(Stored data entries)
........

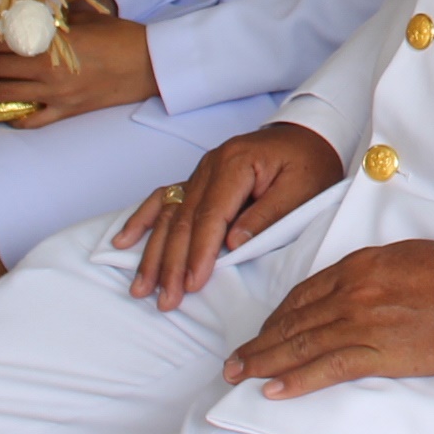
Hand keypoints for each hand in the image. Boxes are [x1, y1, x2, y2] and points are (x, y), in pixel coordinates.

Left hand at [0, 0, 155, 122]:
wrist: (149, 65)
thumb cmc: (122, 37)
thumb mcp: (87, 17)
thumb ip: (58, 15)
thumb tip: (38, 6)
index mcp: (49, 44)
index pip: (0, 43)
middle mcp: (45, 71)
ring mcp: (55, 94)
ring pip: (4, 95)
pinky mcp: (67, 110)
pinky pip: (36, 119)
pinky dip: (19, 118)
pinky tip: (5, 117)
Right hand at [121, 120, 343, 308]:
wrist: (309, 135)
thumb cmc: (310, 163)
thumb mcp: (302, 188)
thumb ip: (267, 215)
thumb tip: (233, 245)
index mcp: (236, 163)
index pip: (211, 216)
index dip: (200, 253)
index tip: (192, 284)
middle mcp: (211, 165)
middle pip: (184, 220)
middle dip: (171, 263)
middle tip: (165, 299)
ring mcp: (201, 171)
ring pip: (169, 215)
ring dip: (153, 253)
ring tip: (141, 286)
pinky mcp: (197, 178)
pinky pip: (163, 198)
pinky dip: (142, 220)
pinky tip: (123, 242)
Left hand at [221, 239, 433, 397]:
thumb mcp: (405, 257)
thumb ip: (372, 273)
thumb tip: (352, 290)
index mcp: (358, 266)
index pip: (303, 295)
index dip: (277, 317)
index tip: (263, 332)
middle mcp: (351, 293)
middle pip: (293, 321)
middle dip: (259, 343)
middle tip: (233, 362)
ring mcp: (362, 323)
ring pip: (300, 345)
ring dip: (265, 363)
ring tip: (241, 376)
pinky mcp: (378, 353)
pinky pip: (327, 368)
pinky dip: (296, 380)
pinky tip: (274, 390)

........

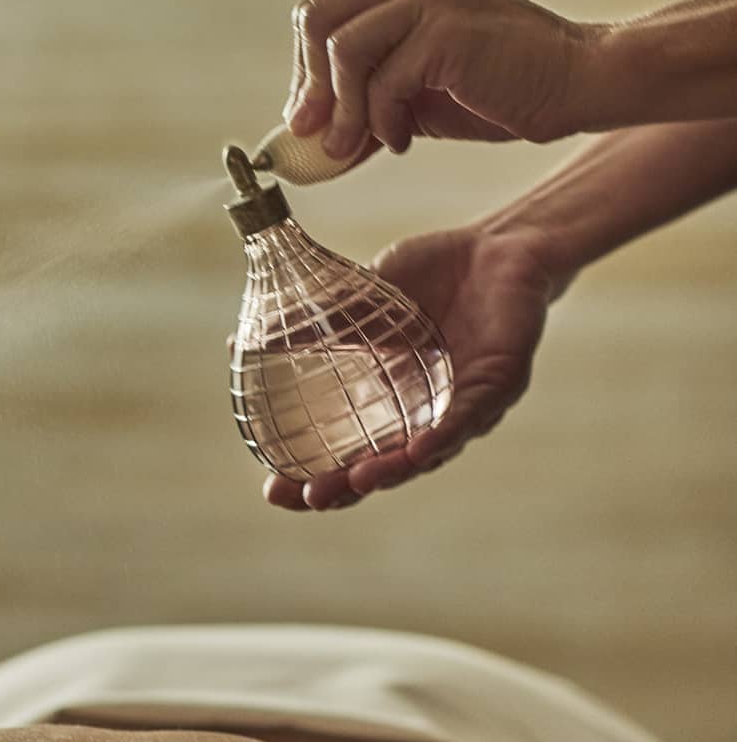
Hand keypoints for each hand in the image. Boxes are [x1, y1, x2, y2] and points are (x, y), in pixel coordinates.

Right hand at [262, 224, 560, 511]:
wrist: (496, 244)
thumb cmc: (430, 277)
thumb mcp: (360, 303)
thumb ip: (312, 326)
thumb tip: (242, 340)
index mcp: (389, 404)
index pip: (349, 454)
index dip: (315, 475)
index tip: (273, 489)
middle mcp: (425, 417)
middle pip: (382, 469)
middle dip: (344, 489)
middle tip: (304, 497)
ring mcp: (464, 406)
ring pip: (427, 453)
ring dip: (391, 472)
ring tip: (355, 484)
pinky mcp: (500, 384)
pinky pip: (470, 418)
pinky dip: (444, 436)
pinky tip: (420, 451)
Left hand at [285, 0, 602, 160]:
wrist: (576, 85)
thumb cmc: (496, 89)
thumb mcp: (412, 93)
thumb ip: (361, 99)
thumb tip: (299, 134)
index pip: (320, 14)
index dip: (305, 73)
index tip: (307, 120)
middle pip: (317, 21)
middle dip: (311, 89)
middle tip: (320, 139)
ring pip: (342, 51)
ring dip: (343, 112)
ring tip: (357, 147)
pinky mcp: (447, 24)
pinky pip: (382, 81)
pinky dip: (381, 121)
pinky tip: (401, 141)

........

** WHAT TO DO **
Please copy the lines above from the line with "ring dip: (343, 112)" up to and including the line with "pinky tip: (401, 141)", exactly as written and with nothing else.

** EXERCISE SOLUTION **
ring dip: (343, 112)
ring tip: (357, 147)
pinky mcp: (447, 24)
pinky pip: (382, 81)
pinky dip: (381, 121)
pinky tip: (401, 141)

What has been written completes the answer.